BLUEPRINT FOR THE FUTURE
The Brisbane facility serves DSM’s blueprint for its future as far as biopharmaceutical production for its clients. Not only does the facility field current industry standard technologies, DSM has integrated its own innovative and proprietary technologies including its XD process technology and Rhobust direct capture downstream technology. Systems that optimize bioprocess manufacturing processes; driving down cost and processing times. Maddalo says DSM’s proprietary techniques and technologies can cut out several processing steps, and for that reason, earn its state-of-the-art credentials. According to DSM, its XD cell culture technology achieves 5 to 15 times higher product output than standard processes, producing very high cell densities while retaining high cell viability and consistent quality.

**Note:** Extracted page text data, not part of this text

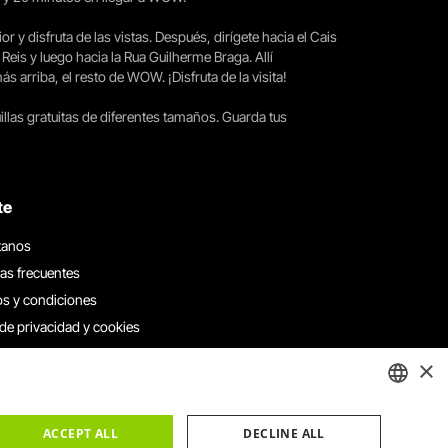
ior y disfruta de las vistas. Después, dirígete hacia el Cais
 Reis y luego hacia la Rua Guilherme Braga. Allí
arriba, el resto de WOW. ¡Disfruta de la visita!
llas gratuitas de diferentes tamaños. Guarda tus
te
tanos
as frecuentes
s y condiciones
 de privacidad y cookies
 con nosotros
×
e denuncias
e reclamaciones
ENGLISH
ACCEPT ALL
DECLINE ALL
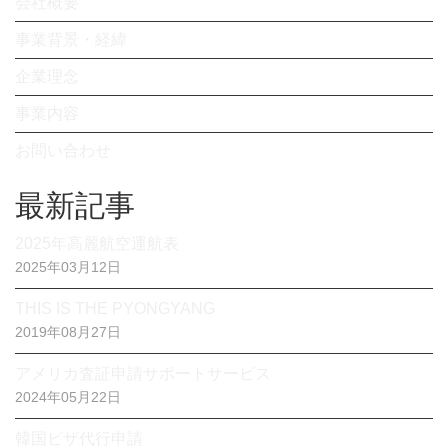
会社概要
事業背景・経緯
企業理念
事業内容
お問い合わせ
最新記事
2025年高麗航空運航表
2025年03月12日
THIS IS THE PYONGYANG
2019年08月27日
アメリカ査証申請サポートサービス
2024年05月22日
韓国ビザ代行申請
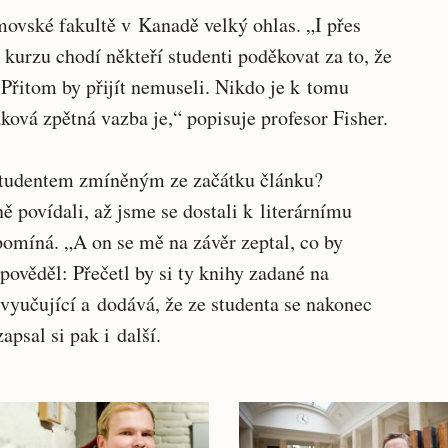
movské fakultě v Kanadě velký ohlas. „I přes
kurzu chodí někteří studenti poděkovat za to, že
Přitom by přijít nemuseli. Nikdo je k tomu
aková zpětná vazba je,“ popisuje profesor Fisher.
studentem zmíněným ze začátku článku?
 povídali, až jsme se dostali k literárnímu
pomíná. „A on se mě na závěr zeptal, co by
pověděl: Přečetl by si ty knihy zadané na
vyučující a dodává, že ze studenta se nakonec
apsal si pak i další.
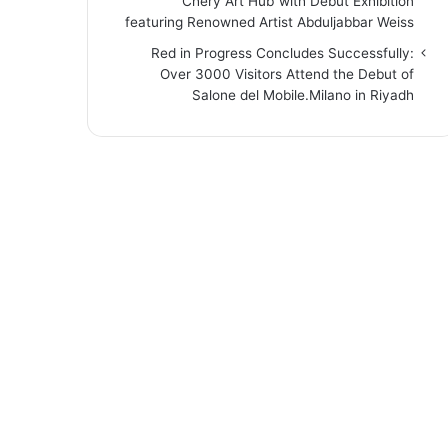
“Chery Art Hub”with Debut Exhibition
featuring Renowned Artist Abduljabbar Weiss
Red in Progress Concludes Successfully:
Over 3000 Visitors Attend the Debut of
Salone del Mobile.Milano in Riyadh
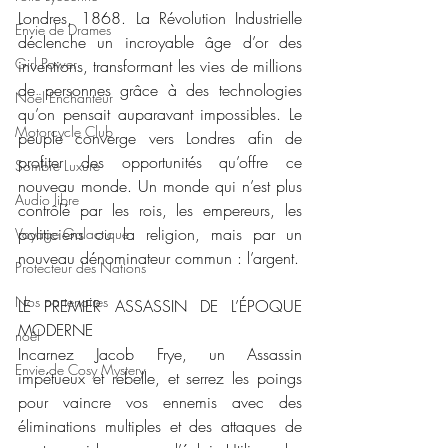
Londres, 1868. La Révolution Industrielle 
Envie de Drames
déclenche un incroyable âge d’or des 
Girl Power
inventions, transformant les vies de millions 
de personnes grâce à des technologies 
Noël Enchanteur
qu’on pensait auparavant impossibles. Le 
Motorcycle Club
peuple converge vers Londres afin de 
profiter des opportunités qu’offre ce 
Sombre Luxure
nouveau monde. Un monde qui n’est plus 
Audio libre
contrôlé par les rois, les empereurs, les 
politiciens ou la religion, mais par un 
Voyage Galactique
nouveau dénominateur commun : l’argent.
Protecteur des Nations
Nos partenaires
LE PREMIER ASSASSIN DE L’ÉPOQUE 
MODERNE
noêl
Incarnez Jacob Frye, un Assassin 
Envie de Cosy Mystery
impétueux et rebelle, et serrez les poings 
pour vaincre vos ennemis avec des 
éliminations multiples et des attaques de 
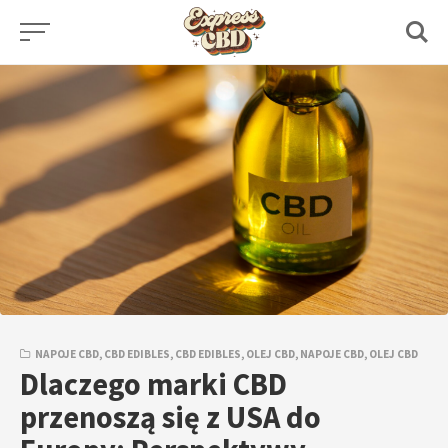
Skip
to
content
NAPOJE CBD
,
CBD EDIBLES
,
CBD EDIBLES
,
OLEJ CBD
,
NAPOJE CBD
,
OLEJ CBD
Dlaczego marki CBD
przenoszą się z USA do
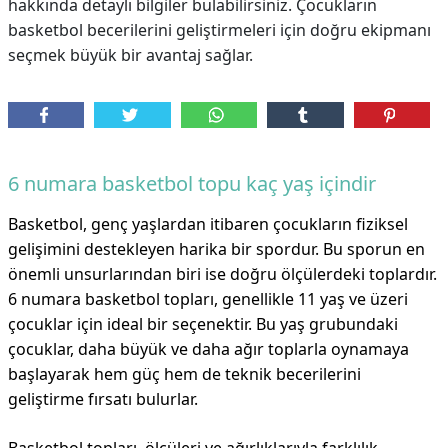
hakkında detaylı bilgiler bulabilirsiniz. Çocukların
basketbol becerilerini geliştirmeleri için doğru ekipmanı
seçmek büyük bir avantaj sağlar.
6 numara basketbol topu kaç yaş içindir
Basketbol, genç yaşlardan itibaren çocukların fiziksel
gelişimini destekleyen harika bir spordur. Bu sporun en
önemli unsurlarından biri ise doğru ölçülerdeki toplardır.
6 numara basketbol topları, genellikle 11 yaş ve üzeri
çocuklar için ideal bir seçenektir. Bu yaş grubundaki
çocuklar, daha büyük ve daha ağır toplarla oynamaya
başlayarak hem güç hem de teknik becerilerini
geliştirme fırsatı bulurlar.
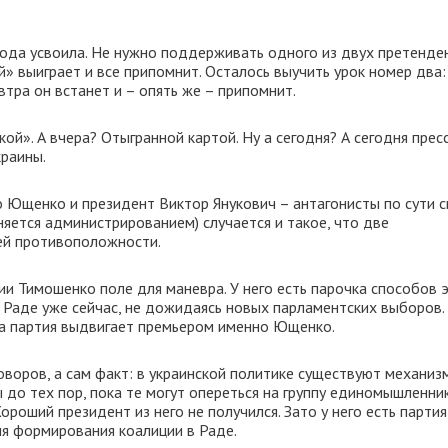
 года усвоила. Не нужно поддерживать одного из двух претенде
й» выиграет и все припомнит. Осталось выучить урок номер два:
втра он встанет и – опять же – припомнит.
». А вчера? Отыгранной картой. Ну а сегодня? А сегодня прес
раины.
то Ющенко и президент Виктор Янукович – антагонисты по сути с
няется администрированием) случается и такое, что две
ей противоположности.
лии Тимошенко поле для маневра. У него есть парочка способов 
в Раде уже сейчас, не дожидаясь новых парламентских выборов.
та партия выдвигает премьером именно Ющенко.
оворов, а сам факт: в украинской политике существуют механиз
до тех пор, пока те могут опереться на группу единомышленник
оший президент из него не получился. Зато у него есть партия,
ля формирования коалиции в Раде.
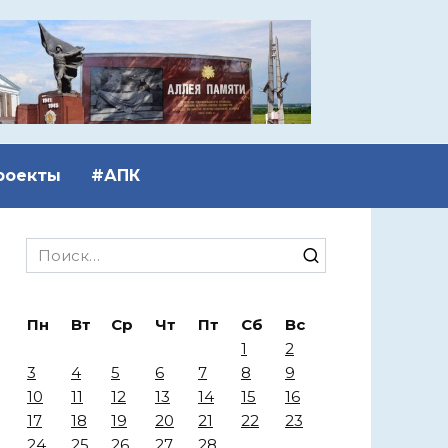
роекты
#АПК
Search
for:
Пн
Вт
Ср
Чт
Пт
Сб
Вс
1
2
3
4
5
6
7
8
9
10
11
12
13
14
15
16
17
18
19
20
21
22
23
24
25
26
27
28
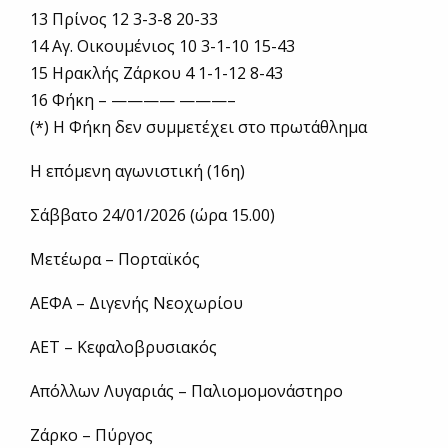
13 Πρίνος 12 3-3-8 20-33
14 Αγ. Οικουμένιος 10 3-1-10 15-43
15 Ηρακλής Ζάρκου 4 1-1-12 8-43
16 Φήκη – ———— ———–
(*) Η Φήκη δεν συμμετέχει στο πρωτάθλημα
Η επόμενη αγωνιστική (16η)
Σάββατο 24/01/2026 (ώρα 15.00)
Μετέωρα – Πορταϊκός
ΑΕΦΑ – Διγενής Νεοχωρίου
ΑΕΤ – Κεφαλοβρυσιακός
Απόλλων Λυγαριάς – Παλιομομονάστηρο
Ζάρκο – Πύργος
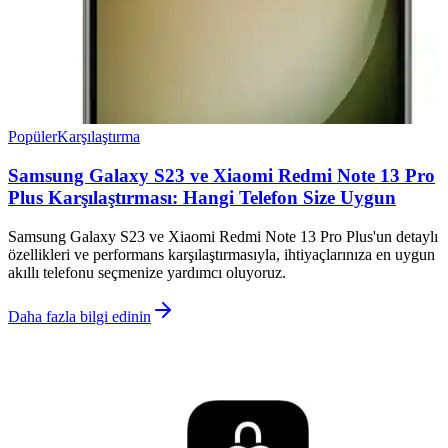
Popüler
Karşılaştırma
Samsung Galaxy S23 ve Xiaomi Redmi Note 13 Pro
Plus Karşılaştırması: Hangi Telefon Size Uygun
Samsung Galaxy S23 ve Xiaomi Redmi Note 13 Pro Plus'un detaylı
özellikleri ve performans karşılaştırmasıyla, ihtiyaçlarınıza en uygun
akıllı telefonu seçmenize yardımcı oluyoruz.
Daha fazla bilgi edinin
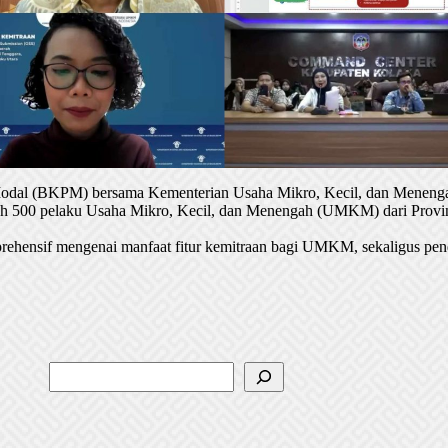
 Modal (BKPM) bersama Kementerian Usaha Mikro, Kecil, dan Menenga
oleh 500 pelaku Usaha Mikro, Kecil, dan Menengah (UMKM) dari Provin
rehensif mengenai manfaat fitur kemitraan bagi UMKM, sekaligus pen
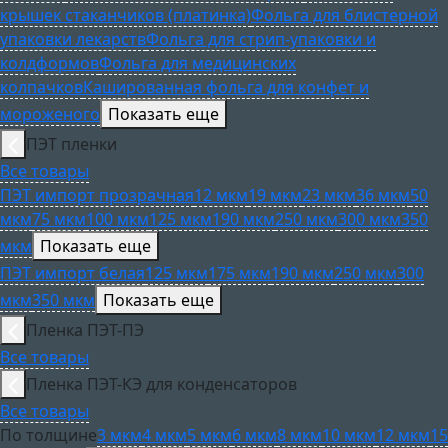
крышек стаканчиков (платинка)
Фольга для блистерной
упаковки лекарств
Фольга для стрип-упаковки и
колдформов
Фольга для медицинских
колпачков
Кашированная фольга для конфет и
мороженого
Показать еще
ПЭТ пленки
Все товары
ПЭТ импорт прозрачная
12 мкм
19 мкм
23 мкм
36 мкм
50
мкм
75 мкм
100 мкм
125 мкм
190 мкм
250 мкм
300 мкм
350
мкм
Показать еще
ПЭТ импорт белая
125 мкм
175 мкм
190 мкм
250 мкм
300
мкм
350 мкм
Показать еще
Пленка ПЭТ-ПЭ
Все товары
Пленка ПЭТ-КЭ для конденсаторов
Все товары
По толщине
3 мкм
4 мкм
5 мкм
6 мкм
8 мкм
10 мкм
12 мкм
15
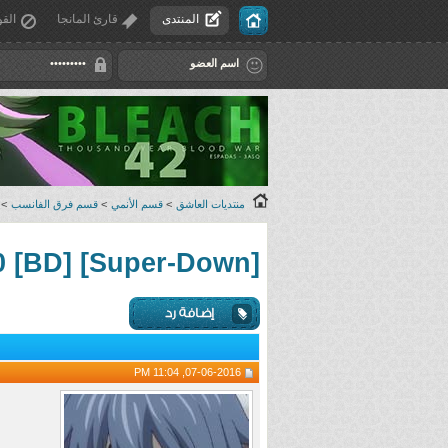
المنتدى
قارئ المانجا
القو
منتديات العاشق
>
قسم الأنمي
>
قسم فرق الفانسب
>
[Super-Down] Fairy Tail - 1~10 [BD]
07-06-2016, 11:04 PM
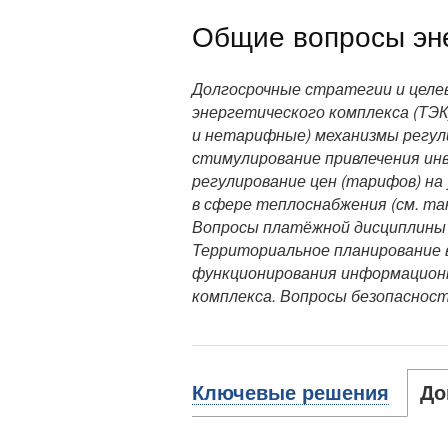
Общие вопросы эне
Долгосрочные стратегии и целе
энергетического комплекса (ТЭК
и нетарифные) механизмы регул
стимулирование привлечения инв
регулирование цен (тарифов) на
в сфере теплоснабжения (см. т
Вопросы платёжной дисциплины 
Территориальное планирование 
функционирования информацион
комплекса. Вопросы безопасност
Ключевые решения
До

Offering what DSM characterizes as state-of-the-art upstream process development services, the Brisbane facility features 100% single-use upstream equipment, 250 to 2,000 liter fed batch, 50 to 500 liter XD capacity, 50 to 250 liter perfusion capabilities and advanced pre-culture/seed train that includes shake flask and wave bioreactors (2, 20 and 50 liter). Downstream, Brisbane offers customers three separate DSP suites, output up to 10 kilograms per batch, separate buffer preparation suites for crude and final fill buffers, and single-use and multiple-use Dead-End, TFF, micro and nano filtration capabilities. Lastly DSM offers column and membrane chromatography and UF/DF, VF and NFF filtration along with its Rhobust and standard clarification systems.
Tying all of it together, says Maddalo is a tightly integrated and pervasive automation system. For example, says Maddalo, “We have the building management control system and everything else we do while in the building goes through the server, and to the engineering department. If you’re running a run, you can actually check the run, check the reactors. You can check any process through the monitoring system, which is nice as now we have all the reactors and the transfer stations, all monitored by the automation systems. This gives us the flexibility to monitor our work in the office or from home, via mobile devices. Operators welcome this ease of use, as well as someone like the site manager, who can actually check it from home or while traveling as we made sure to build in that capability.” Of course, DSM maintains robust data security through a virtual private network to assure data and process information is protected.
Maddalo, along with DSM, is justifiably proud of its new Brisbane operations. “It took a lot of work. This large-scale capital project we’ve done — on time and on budget — it took people in Europe, Australia, United States and China to make this particular project a reality. A lot of work was done by virtual meetings almost 24 hours around the clock. It was also a very active engineering exercise. The team did a really, really good job.”